I came home and quickly dumped my footage and started to process. Previously I spent weeks developing a template and perfecting the story lines. This time I took one look at the pictures and the footage and I had a better idea. So I went back to the drawing board and started from scratch. It was a painful process especially because I didn't make back ups of my selected footage (stupid brain!). But the best part was I caught this early and didn't have to re-edit more than 5 stories. I am confident the new style is exactly what I wanted to portray. I am very proud of the work and hope to have it online soon. (I know I have been saying this for months).
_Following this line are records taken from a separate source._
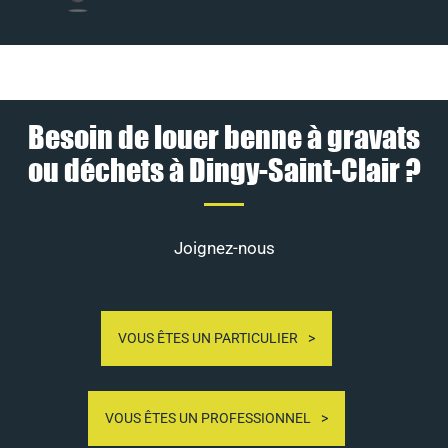
Besoin de louer benne à gravats
ou déchets à Dingy-Saint-Clair ?
Joignez-nous
VOUS ÊTES UN PARTICULIER
VOUS ÊTES UN PROFESSIONNEL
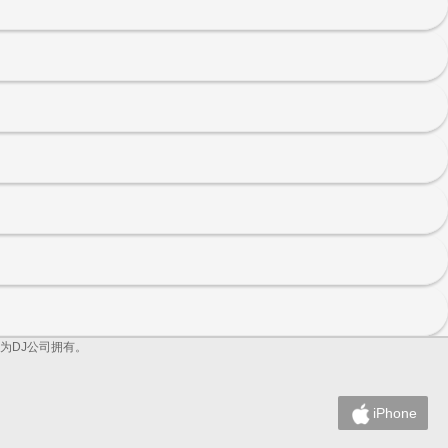
为DJ公司拥有。
iPhone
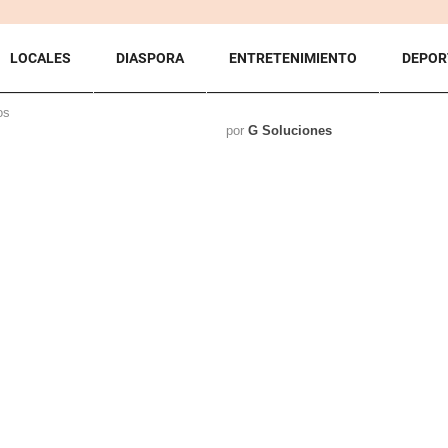
LOCALES
DIASPORA
ENTRETENIMIENTO
DEPOR
os
por
G Soluciones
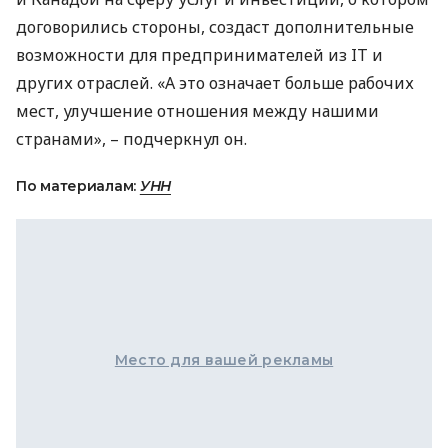
договорились стороны, создаст дополнительные
возможности для предпринимателей из IT и
других отраслей. «А это означает больше рабочих
мест, улучшение отношения между нашими
странами», – подчеркнул он.
По материалам:
УНН
Место для вашей рекламы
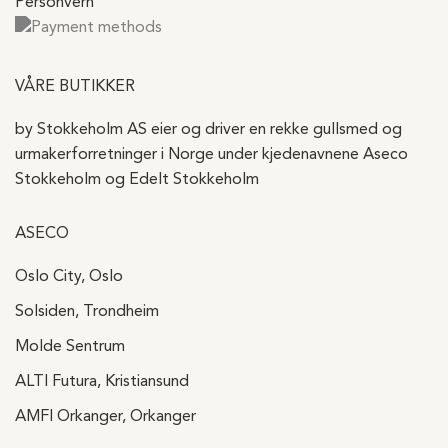
Personvern
VÅRE BUTIKKER
by Stokkeholm AS eier og driver en rekke gullsmed og
urmakerforretninger i Norge under kjedenavnene Aseco
Stokkeholm og Edelt Stokkeholm
ASECO
Oslo City, Oslo
Solsiden, Trondheim
Molde Sentrum
ALTI Futura, Kristiansund
AMFI Orkanger, Orkanger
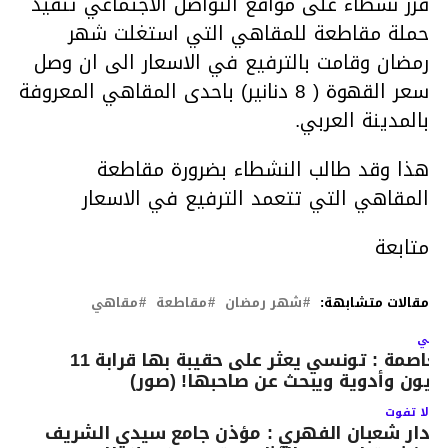
قرر نشطاء على مواقع التواصل الاجتماعي تنفيذ
حملة مقاطعة للمقاهي التي استغلت شهر
رمضان وقامت بالترفيع في الاسعار الى ان وصل
سعر القهوة ( 8 دنانير) باحدى المقاهي المعروفة
بالمدينة العربي.
هذا وقد طالب النشطاء بضرورة مقاطعة
المقاهي التي تتعمد الترفيع في الاسعار
متابعة
مقالات متشابهة:
شهر رمضان
مقاطعة
مقاهي
لتالي
العاصمة : تونسي يعثر على حقيبة بها قرابة 11
ليون وأدوية ويبحث عن صاحبها! (صور)
لا تفوت
دار شعبان الفهري : مؤذن جامع سيدي الشريف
For those of us with AMC or with AMC kiddos, going back to the drawing board is second nature. We may find that a painful surgical procedure wasn't as effective and will need to be done again; we find that insurance companies won't pay for the treatments or the equipment so we need to be creative to get financing; We find that we all do the best we can with what we know at the time. Sometimes we just have to call do over.

This trip really drove that point home. To hear the stories of frustration with the system, with treatments and day-to-day challenges, we need to learn to expect the unexpected and be ready for anything.

I found out that Owen's October knee release (a procedure that almost killed him due to a blood clot) wasn't effective alone. Dr. Van Bosse wants to try an external fixator once Owen recovers from his June surgeries. If you know anything about the Illizarov method or fixators, you know this is every parent's nightmare. And not too easy for the patient. I was so upset and spent the night wallowing in self-pity for me and crying for Owen. But the next day, I woke up and realized I have control over the situation, not the doctors. I came up with a solution that will eliminate surgeries and possibly help many more people in the same situation. Once Owen is out of the casts, we will assume a 1 year aggressive program of chiropractic, acupressure, hippotherapy, aqua therapy and massage to help straighten his legs. I have talked with our team, slowly gathering the medical records and worked out a plan. The doctors tell me it won't work, surgery is the only option. I however love a challenge and believe this is the right way for Owen.

So simply put life lesson #43: always be willing to go back to the drawing board, you never know what you will find.